The error set off alarm bells among Neuralink researchers. In May 2021, Viktor Kharazia, a scientist, wrote to colleagues that the error could be a “red flag” for FDA reviewers of the study, which the company planned to submit as part of its application to begin human trials. His colleagues agreed and the experiment was repeated with 36 sheep, according to the person familiar with the situation. All the animals, both pigs and sheep, were slaughtered after the procedures, the person said.
Kharazia had no comment in response to the requests.
On another occasion, staff accidentally implanted the Neuralink device into the vertebra wrong of two different pigs during two different surgeries, according to two sources with knowledge of the matter and documents reviewed by Reuters. The incident frustrated several employees who claimed that the errors – on two separate occasions – could have been easily avoided by carefully counting the vertebrae before inserting the device.
The company vet sam baker he advised his colleagues to immediately kill one of the pigs to end its suffering.
“Taking into account the unlikely chances of her full recovery and her poor psychological state, it was decided that the euthanasia it was the only appropriate measure,” Baker wrote to colleagues about one of the sows a day after the operation, adding a heartbroken smiley.
Baker did not comment on the incident.
Sometimes, employees have resisted Musk’s demands to move quickly. In a discussion at the company several months ago, some Neuralink employees protested after a manager said Musk had encouraged them to perform complex surgery on pigs soon. The employees objected, arguing that the complexity of the operation would lengthen the time that the pigs would be under anesthesia, putting their health and recovery at risk. They argued that they must first find a way to reduce the time required for the operation.
“It’s hard on the piggies”said one of the employees, referring to the long period under anesthesia.
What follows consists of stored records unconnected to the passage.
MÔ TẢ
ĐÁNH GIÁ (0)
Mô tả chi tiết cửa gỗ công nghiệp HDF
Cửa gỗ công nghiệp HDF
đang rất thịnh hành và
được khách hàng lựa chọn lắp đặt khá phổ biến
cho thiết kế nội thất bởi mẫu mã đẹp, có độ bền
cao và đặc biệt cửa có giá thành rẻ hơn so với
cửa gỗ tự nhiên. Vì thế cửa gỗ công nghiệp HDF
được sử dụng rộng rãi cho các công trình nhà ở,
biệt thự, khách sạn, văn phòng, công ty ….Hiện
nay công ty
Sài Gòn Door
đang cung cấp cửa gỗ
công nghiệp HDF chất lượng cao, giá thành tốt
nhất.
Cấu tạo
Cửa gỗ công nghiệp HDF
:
In September, the company responded to employee concerns about its animal testing by holding a town hall to explain its processes. Soon after, he opened the meetings to staff on the federal board of directors who review animal experiments.
Neuralink executives have said publicly that the company only tests on animals when it has exhausted other research options, but company documents and messages suggest otherwise. During a Nov. 30 presentation the company aired on YouTube, for example, Musk said the surgeries were used later in the process to confirm that the device worked, not to test early hypotheses. “we are extremely careful”, he said, to ensure that the evidence is “confirmatory, not exploratory”, using animal tests as last resource after trying other methods.
In October, a month before Musk’s comments, Autumn sorrellsresponsible for the care of the animals, ordered the employees to delete “exploration” of the study titles retroactively and will stop using it in the future.
Sorrells had no comment in response to the requests.
Neuralink records reviewed by Reuters contained numerous references over several years to exploratory surgeries, and three people with knowledge of the company’s research strongly rejected the claim that Neuralink avoids exploratory animal testing. Company discussions reviewed by Reuters showed that several employees expressed their concern by Sorrells’ request to change the descriptions of the exploratory studies, saying it would be inaccurate and misleading.
One of them noted that the petition seemed designed to provide a “best optics” to Neuralink.